Every line from the one containing "определяемой положениями Статьи" through the end of the data is to be copied exactly, and nothing outside that range.

▸ Extracted page text data:
^^^^

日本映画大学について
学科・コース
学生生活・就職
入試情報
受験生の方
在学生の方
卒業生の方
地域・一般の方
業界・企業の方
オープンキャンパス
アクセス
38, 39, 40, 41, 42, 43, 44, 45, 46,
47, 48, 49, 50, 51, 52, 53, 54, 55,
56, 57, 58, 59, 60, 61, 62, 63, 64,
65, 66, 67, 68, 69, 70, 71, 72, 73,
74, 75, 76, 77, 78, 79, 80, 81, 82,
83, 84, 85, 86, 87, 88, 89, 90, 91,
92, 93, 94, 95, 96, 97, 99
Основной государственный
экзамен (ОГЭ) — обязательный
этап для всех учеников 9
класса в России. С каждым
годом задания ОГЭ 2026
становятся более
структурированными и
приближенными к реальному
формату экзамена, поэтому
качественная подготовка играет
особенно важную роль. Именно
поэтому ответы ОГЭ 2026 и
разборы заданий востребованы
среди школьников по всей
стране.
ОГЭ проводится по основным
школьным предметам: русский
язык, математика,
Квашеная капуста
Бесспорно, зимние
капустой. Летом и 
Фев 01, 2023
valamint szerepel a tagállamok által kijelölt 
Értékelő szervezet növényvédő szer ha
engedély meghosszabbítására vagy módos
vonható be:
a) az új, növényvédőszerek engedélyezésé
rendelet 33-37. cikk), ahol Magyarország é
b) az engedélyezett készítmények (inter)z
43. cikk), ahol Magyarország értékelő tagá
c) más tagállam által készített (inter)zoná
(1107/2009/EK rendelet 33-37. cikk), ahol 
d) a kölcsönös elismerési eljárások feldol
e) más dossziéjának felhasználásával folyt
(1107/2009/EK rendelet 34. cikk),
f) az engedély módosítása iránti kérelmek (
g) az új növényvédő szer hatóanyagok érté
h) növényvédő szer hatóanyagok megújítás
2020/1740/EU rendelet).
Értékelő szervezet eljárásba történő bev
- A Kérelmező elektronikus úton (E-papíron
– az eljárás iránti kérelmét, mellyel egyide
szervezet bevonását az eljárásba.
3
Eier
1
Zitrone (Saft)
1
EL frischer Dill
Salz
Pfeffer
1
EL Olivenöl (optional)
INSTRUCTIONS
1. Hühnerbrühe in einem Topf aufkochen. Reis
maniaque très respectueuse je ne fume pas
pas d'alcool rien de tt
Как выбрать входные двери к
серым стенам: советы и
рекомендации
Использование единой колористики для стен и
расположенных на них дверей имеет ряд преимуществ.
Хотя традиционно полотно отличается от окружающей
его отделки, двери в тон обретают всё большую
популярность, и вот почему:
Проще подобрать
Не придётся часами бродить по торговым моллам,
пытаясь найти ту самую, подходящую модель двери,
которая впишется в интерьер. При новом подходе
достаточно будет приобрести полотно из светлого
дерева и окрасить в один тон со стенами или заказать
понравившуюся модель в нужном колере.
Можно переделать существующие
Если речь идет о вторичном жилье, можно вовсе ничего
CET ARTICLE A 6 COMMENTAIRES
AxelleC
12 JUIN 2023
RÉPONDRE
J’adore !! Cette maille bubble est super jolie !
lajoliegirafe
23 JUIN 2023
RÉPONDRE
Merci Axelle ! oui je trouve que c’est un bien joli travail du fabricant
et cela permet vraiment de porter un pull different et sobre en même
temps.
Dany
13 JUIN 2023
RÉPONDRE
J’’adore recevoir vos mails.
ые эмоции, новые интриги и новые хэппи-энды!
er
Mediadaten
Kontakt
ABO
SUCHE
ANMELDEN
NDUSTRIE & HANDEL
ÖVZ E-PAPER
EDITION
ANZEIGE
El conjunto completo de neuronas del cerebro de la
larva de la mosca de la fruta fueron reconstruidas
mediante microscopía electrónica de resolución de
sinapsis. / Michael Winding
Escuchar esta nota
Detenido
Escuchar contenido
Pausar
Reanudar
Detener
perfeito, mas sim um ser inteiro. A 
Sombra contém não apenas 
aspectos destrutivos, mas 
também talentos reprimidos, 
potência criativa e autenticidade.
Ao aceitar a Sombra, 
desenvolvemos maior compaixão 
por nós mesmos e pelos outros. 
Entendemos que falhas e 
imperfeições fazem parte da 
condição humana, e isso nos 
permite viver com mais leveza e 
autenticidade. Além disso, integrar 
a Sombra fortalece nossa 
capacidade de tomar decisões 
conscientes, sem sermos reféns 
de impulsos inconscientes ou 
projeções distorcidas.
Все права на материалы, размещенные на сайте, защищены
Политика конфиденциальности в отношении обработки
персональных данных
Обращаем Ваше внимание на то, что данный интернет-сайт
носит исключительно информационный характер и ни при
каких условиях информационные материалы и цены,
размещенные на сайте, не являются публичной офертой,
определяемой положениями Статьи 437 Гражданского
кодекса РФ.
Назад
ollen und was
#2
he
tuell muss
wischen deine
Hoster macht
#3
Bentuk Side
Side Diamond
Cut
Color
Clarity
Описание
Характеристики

^^^^

▸ TASK SOLUTION:
определяемой положениями Статьи 437 Гражданского
кодекса РФ.
Назад
ollen und was
#2
he
tuell muss
wischen deine
Hoster macht
#3
Bentuk Side
Side Diamond
Cut
Color
Clarity
Описание
Характеристики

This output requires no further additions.